Will coronavirus-related cancellations spell the end of ‘fairtigue’?

When the merry-go-round restarts, it will be in a changed landscape. While fairs have been postponed and others cancelled, there may be benefits

More than 20 fairs around the world have been cancelled or postponed due to the coronavirus pandemic Illustration: © Katherine Hardy

More than 20 fairs around the world have been cancelled or postponed due to the coronavirus pandemic Illustration: © Katherine Hardy

Too many fairs”, “fairtigue”, “overload”—such were the buzzwords heard repeatedly throughout the art world up until the end of 2019, as the number of fairs mushroomed globally from around 55 in 2000 to more than 300 last year.

But then a curious thing happened: alarmed by the acceleration of the number of events, rising costs and the sheer logistics of having to show art half way across the world at dozens of shows, dealers started dropping out.

The Art Basel and UBS Global Art Market Report for 2020 noted that sales at these events, estimated at $16.6bn, had barely grown in the year 2018 to 2019—they were up by under 1%. Art fairs started being cancelled or postponed: 14 events were not held in 2019, and 12 of these were “major” fairs with a minimum of 20 galleries. The report concluded that fair growth had peaked in 2018 and was entering a period of “stabilisation and consolidation”. Anecdotally, many dealers told me last year that they were intending to exhibit more selectively.
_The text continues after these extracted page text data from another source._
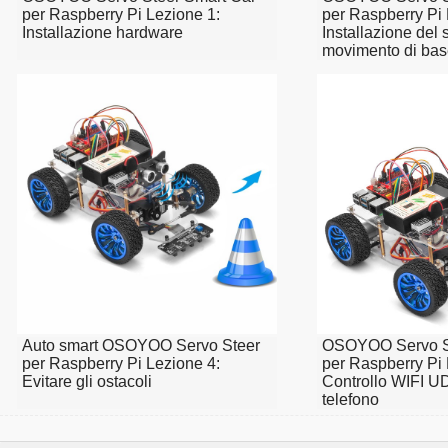
per Raspberry Pi Lezione 1:
per Raspberry Pi 
Installazione hardware
Installazione del 
movimento di ba
Auto smart OSOYOO Servo Steer
OSOYOO Servo St
per Raspberry Pi Lezione 4:
per Raspberry Pi 
Evitare gli ostacoli
Controllo WIFI U
telefono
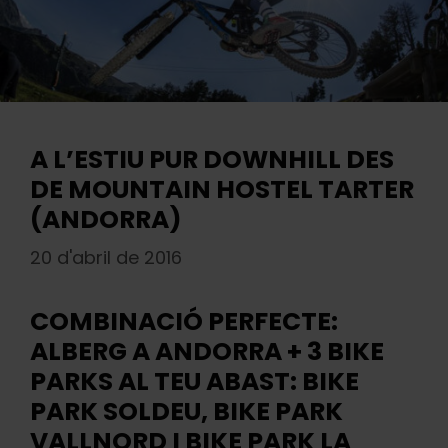
A L’ESTIU PUR DOWNHILL DES
DE MOUNTAIN HOSTEL TARTER
(ANDORRA)
20 d'abril de 2016
COMBINACIÓ PERFECTE:
ALBERG A ANDORRA + 3 BIKE
PARKS AL TEU ABAST: BIKE
PARK SOLDEU, BIKE PARK
VALLNORD I BIKE PARK LA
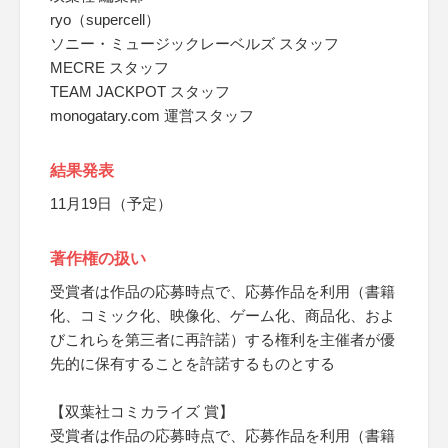
ryo（supercell）
ソニー・ミュージックレーベルズ スタッフ
MECRE スタッフ
TEAM JACKPOT スタッフ
monogatary.com 運営スタッフ
結果発表
11月19日（予定）
著作権の扱い
受賞者は作品の応募時点で、応募作品を利用（書籍
化、コミック化、映像化、ゲーム化、商品化、およ
びこれらを第三者に再許諾）する権利を主催者が優
先的に保有することを許諾するものとする
【双葉社コミカライズ 賞】
受賞者は作品の応募時点で、応募作品を利用（書籍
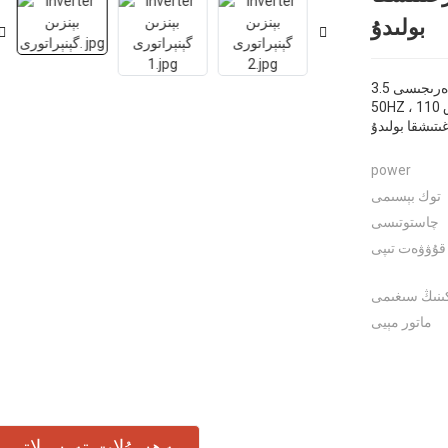
بولىدۇ
دەرىجىسى 3.5KW ، ئەڭ يۇقىرى 4KW ، يەككە باسقۇچلۇق 230V-
50HZ ، يەككە باسقۇچلۇق 110V-60HZ. ئۇنى كۆپ خىل ئۇسۇلدا
ىتىشقا بولىدۇ
power
توك بېسىمى
چاستوتىسى
قۇۋۋەت تىپى
اكىنىڭ سىغىمى
ماتور مېيى
مەھسۇلات تەپسىلاتى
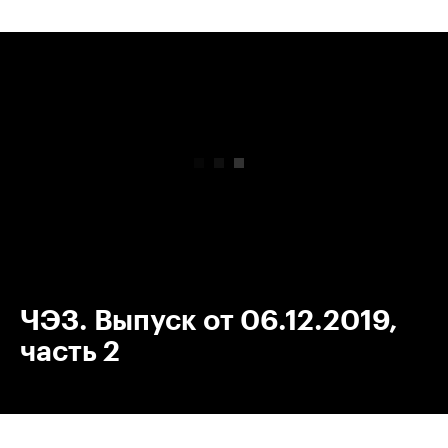
00:00
/
00:00
ЧЭЗ. Выпуск от 06.12.2019,
часть 2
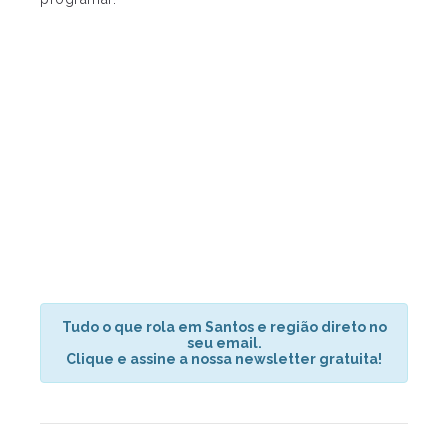
Tudo o que rola em Santos e região direto no
seu email.
Clique e assine a nossa newsletter gratuita!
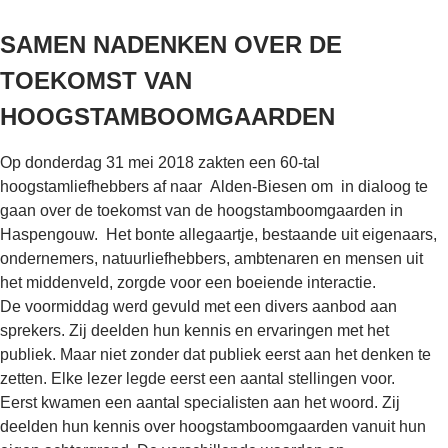
SAMEN NADENKEN OVER DE
TOEKOMST VAN
HOOGSTAMBOOMGAARDEN
Op donderdag 31 mei 2018 zakten een 60-tal
hoogstamliefhebbers af naar Alden-Biesen om in dialoog te
gaan over de toekomst van de hoogstamboomgaarden in
Haspengouw. Het bonte allegaartje, bestaande uit eigenaars,
ondernemers, natuurliefhebbers, ambtenaren en mensen uit
het middenveld, zorgde voor een boeiende interactie.
De voormiddag werd gevuld met een divers aanbod aan
sprekers. Zij deelden hun kennis en ervaringen met het
publiek. Maar niet zonder dat publiek eerst aan het denken te
zetten. Elke lezer legde eerst een aantal stellingen voor.
Eerst kwamen een aantal specialisten aan het woord. Zij
deelden hun kennis over hoogstamboomgaarden vanuit hun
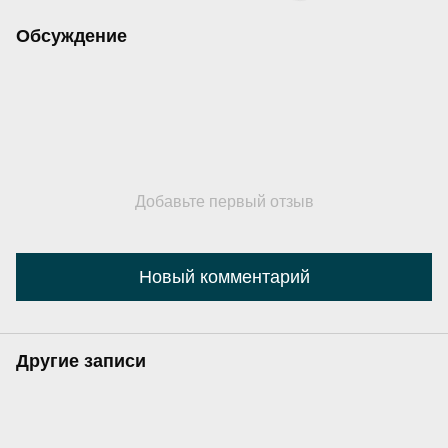
Обсуждение
Добавьте первый отзыв
Новый комментарий
Другие записи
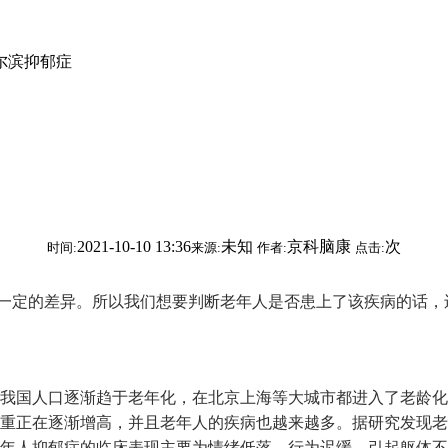
尔滨抑郁症
2021-10-10 13:36
未知
京科脑康
次
时间:
来源:
作者:
点击:
一定的差异。所以我们想要判断老年人是否患上了该疾病的话，
国人口逐渐趋于老年化，在北京上海等大城市都进入了老龄化
重正在逐渐增高，并且老年人的疾病也越来越多。据研究发现老
年人抑郁症的临床表现主要为情绪低落，行为迟缓，引起躯体不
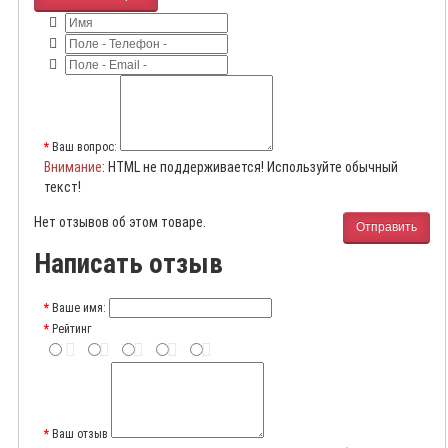
Ваш вопрос:
Внимание
: HTML не поддерживается! Используйте обычный
текст!
Нет отзывов об этом товаре.
Отправить
Написать отзыв
Ваше имя:
Рейтинг
Ваш отзыв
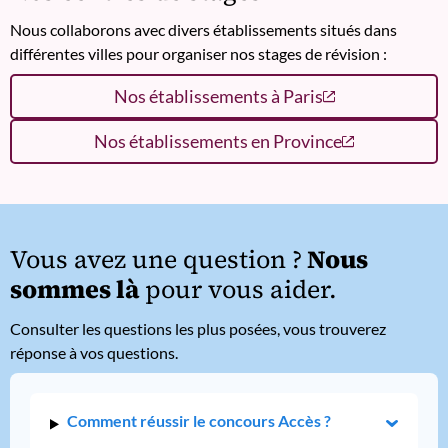
Nous collaborons avec divers établissements situés dans
différentes villes pour organiser nos stages de révision :
Nos établissements à Paris
Nos établissements en Province
Vous avez une question ?
Nous
sommes là
pour vous aider.
Consulter les questions les plus posées, vous trouverez
réponse à vos questions.
Comment réussir le concours Accès ?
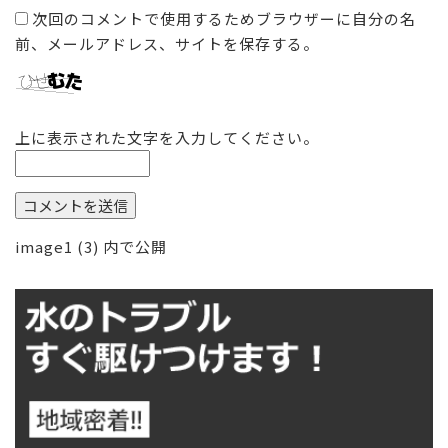
次回のコメントで使用するためブラウザーに自分の名
前、メールアドレス、サイトを保存する。
上に表示された文字を入力してください。
投
image1 (3)
内で公開
稿
ナ
ビ
ゲ
ー
シ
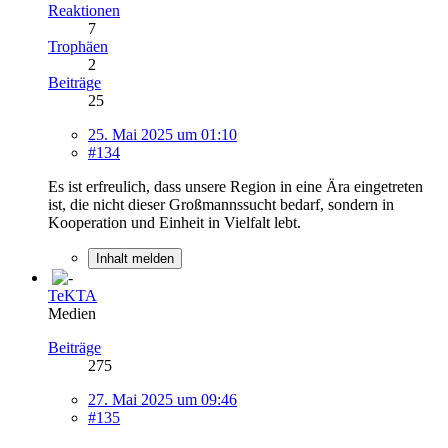
Reaktionen
7
Trophäen
2
Beiträge
25
25. Mai 2025 um 01:10
#134
Es ist erfreulich, dass unsere Region in eine Ära eingetreten
ist, die nicht dieser Großmannssucht bedarf, sondern in
Kooperation und Einheit in Vielfalt lebt.
Inhalt melden
TeKTA
Medien
Beiträge
275
27. Mai 2025 um 09:46
#135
And then coronavirus (Covid-19) struck. At the time of writing, around 25 fairs across the world have been cancelled or postponed, the latest being Art Basel, Frieze New York and Tefaf New York Spring in May. In March, Tefaf Maastricht in the Netherlands shut its doors four days early when an exhibitor tested positive for the virus.

The joyful opening of Frieze Los Angeles in February, back when social contact was still a thing. This year's Frieze New York, due to open in May, is cancelled Photos: Casey Kelbaugh; Courtesy of Casey Kelbaugh/Frieze

The pandemic will come to an end, although few can predict exactly when. Although so many events have been postponed until the autumn, will the health emergency drag on into September? And, importantly, what will the fair landscape look like when things finally get back to normal?

I predict a greatly changed panorama, as organisers may take the opportunity to radically rethink their strategies, and attrition will carry off other events. Take Frieze New York, which has always struggled to turn a profit. Now that its new owner Endeavor has successfully established Frieze Los Angeles, might they quietly abandon the Randall’s Island iteration? The letter to exhibitors says: “We look forward to Frieze New York 2021”, but no date is given.

What will happen to Art Dubai, anchor of a declining art market in the Middle East? And what will Art Basel’s owner, the Swiss giant MCH Group, do? It was already on the back foot and had abandoned some of its art initiatives. Will disgruntled investors force other changes? Then there are the ill-fated inaugural editions of start-ups such as London’s Eye of the Collector (put off until September) and Singapore’s Art SG, which was moved from last year to late October? Come December, will there still be 20—yes, 20—satellite fairs during Art Basel Miami Beach?

In 2020, nothing is certain, as even the brawniest pillars of the art market calendar crumble. The whole merry-go-round might start up again, but lost sales are unlikely to be made up. The number of fairs will likely shrink, particularly if, as feared, some dealers fail to survive these challenging times.

This will not spell the end of fairs. The bleak experience of looking at Art Basel Hong Kong’s Online Viewing Rooms—with the art stripped of context, the dealer’s patter and the sheer fun of participating—shows that physical events, and the social contact many of us are currently starved of in our self-isolation, are an essential part of the art trade.

But ultimately, a hiatus from fairs and a reduction in their number can only be a good thing: collectors might once again actually look forward to attending, instead of complaining endlessly about “fairtigue”.